According to this recent BBC article, which summarized a report from the US Financial Crisis Inquiry Commission, Regulators, politicians and bankers were to blame for the 2008 US financial meltdown. Well, duh!
From page 17 of the report:
|The captains of finance and the public stewards of our financial system ignored warnings and failed to question, understand, and manage evolving risks within a system essential to the well-being of the American public. Theirs was a big miss, not a stumble.|
The only thing the report, and article, got wrong was that the cause of the crisis is the same fundamental cause of the financial crises for the last 30 years. Simply put, it was greed.
- Greed (by the lenders and the regulators, who wanted to believe the market was strong) led to the tide of toxic mortgages
- Greed led to reckless actions by executives
- Greed led to households taking on too much debt
- Greed led to fundamental breaches in accountability
And while the report may be correct when it states that to pin this crisis on mortal flaws like greed and hubris would be simplistic because it was the failure to account for human weakness that is
relevant to this crisis, the reality is that, despite the repeated financial crises of the past 30 years, federal regulators have yet to put checks in place for greed.

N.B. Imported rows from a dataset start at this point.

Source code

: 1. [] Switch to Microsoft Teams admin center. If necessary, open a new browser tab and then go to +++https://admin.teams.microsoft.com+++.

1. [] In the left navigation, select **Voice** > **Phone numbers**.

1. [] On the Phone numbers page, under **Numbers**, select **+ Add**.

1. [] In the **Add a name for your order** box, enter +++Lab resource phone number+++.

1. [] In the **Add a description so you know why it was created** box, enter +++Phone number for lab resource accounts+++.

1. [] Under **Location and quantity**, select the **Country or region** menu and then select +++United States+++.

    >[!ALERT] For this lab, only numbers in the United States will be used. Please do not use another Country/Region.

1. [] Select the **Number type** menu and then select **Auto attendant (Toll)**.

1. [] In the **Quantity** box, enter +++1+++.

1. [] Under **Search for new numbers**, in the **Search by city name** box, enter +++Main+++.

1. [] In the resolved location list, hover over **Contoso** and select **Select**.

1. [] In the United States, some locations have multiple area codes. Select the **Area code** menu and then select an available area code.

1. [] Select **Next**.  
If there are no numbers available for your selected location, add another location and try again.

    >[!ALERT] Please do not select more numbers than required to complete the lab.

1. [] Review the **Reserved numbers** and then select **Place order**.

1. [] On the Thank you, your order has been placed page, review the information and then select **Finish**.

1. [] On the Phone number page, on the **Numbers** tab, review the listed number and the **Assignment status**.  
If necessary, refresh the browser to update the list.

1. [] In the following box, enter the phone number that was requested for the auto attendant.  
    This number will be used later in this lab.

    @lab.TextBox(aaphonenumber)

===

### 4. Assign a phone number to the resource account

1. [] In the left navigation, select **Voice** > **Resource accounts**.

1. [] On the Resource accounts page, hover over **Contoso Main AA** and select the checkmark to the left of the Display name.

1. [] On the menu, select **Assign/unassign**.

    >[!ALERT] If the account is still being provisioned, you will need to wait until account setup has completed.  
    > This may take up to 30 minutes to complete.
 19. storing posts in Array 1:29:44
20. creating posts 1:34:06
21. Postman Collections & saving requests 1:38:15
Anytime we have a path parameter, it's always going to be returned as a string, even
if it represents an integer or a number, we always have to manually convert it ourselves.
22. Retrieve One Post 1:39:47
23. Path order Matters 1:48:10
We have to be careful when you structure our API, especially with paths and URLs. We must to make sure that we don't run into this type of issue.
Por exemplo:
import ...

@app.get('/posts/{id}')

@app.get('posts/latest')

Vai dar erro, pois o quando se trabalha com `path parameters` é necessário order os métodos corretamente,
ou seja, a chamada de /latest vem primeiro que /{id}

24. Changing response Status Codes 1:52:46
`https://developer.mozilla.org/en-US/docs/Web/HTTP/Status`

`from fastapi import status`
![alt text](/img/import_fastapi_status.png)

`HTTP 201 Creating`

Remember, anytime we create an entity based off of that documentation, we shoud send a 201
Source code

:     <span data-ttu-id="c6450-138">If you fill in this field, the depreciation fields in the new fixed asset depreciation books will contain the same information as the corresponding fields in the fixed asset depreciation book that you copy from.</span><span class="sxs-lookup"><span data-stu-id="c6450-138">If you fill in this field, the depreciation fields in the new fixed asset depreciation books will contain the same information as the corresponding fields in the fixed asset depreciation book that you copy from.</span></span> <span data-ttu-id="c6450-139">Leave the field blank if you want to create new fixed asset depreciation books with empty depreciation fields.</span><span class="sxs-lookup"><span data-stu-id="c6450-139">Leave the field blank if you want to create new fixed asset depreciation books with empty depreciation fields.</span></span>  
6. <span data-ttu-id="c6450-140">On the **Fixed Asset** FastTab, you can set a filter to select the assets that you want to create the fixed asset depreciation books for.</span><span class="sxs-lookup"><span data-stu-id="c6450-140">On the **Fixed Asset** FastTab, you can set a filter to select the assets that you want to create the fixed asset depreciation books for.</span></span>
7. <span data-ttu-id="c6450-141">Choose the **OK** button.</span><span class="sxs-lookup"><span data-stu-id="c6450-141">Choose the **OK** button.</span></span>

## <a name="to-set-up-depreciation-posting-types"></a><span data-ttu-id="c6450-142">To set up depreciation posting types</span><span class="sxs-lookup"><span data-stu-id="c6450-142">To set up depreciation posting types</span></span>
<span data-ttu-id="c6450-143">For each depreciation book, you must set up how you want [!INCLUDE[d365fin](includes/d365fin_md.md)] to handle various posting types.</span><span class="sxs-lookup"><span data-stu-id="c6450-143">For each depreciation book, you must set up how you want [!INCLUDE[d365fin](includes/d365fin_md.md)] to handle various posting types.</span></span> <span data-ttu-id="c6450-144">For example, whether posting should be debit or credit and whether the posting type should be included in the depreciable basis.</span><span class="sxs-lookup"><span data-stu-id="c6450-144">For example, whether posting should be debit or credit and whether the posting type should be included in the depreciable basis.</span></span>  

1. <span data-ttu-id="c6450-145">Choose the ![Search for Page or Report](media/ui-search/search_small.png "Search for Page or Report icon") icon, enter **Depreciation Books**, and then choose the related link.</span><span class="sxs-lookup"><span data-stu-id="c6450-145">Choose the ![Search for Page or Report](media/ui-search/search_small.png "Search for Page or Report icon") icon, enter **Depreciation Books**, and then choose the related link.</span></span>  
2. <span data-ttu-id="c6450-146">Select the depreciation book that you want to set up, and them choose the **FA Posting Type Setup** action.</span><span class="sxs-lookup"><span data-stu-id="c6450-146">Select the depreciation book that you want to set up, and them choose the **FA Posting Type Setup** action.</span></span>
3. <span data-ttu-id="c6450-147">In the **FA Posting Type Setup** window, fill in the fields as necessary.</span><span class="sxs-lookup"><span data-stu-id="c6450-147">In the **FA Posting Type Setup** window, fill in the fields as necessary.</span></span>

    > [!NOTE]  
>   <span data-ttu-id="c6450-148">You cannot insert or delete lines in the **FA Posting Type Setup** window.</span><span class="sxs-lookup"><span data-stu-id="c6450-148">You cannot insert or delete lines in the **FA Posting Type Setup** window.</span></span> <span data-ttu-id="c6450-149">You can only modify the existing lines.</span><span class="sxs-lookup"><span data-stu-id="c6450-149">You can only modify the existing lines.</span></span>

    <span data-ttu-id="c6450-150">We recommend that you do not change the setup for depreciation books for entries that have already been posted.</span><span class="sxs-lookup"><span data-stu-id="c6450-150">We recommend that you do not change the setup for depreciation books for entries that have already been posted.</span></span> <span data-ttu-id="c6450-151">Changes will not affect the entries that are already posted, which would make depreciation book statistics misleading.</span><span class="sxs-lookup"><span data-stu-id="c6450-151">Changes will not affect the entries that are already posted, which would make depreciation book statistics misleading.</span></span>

And until regulators recognize that they have to be looking for greed whenever markets rise too fast (because that’s what produces unsustainable evaluations and toxic assets) and actually do so, their hubris is going to allow these crises to happen again and again. The boom and bust will repeat until the economy just can’t take it anymore and future historians discuss the fall of the great American Empire along side the fall of the great Roman Empire.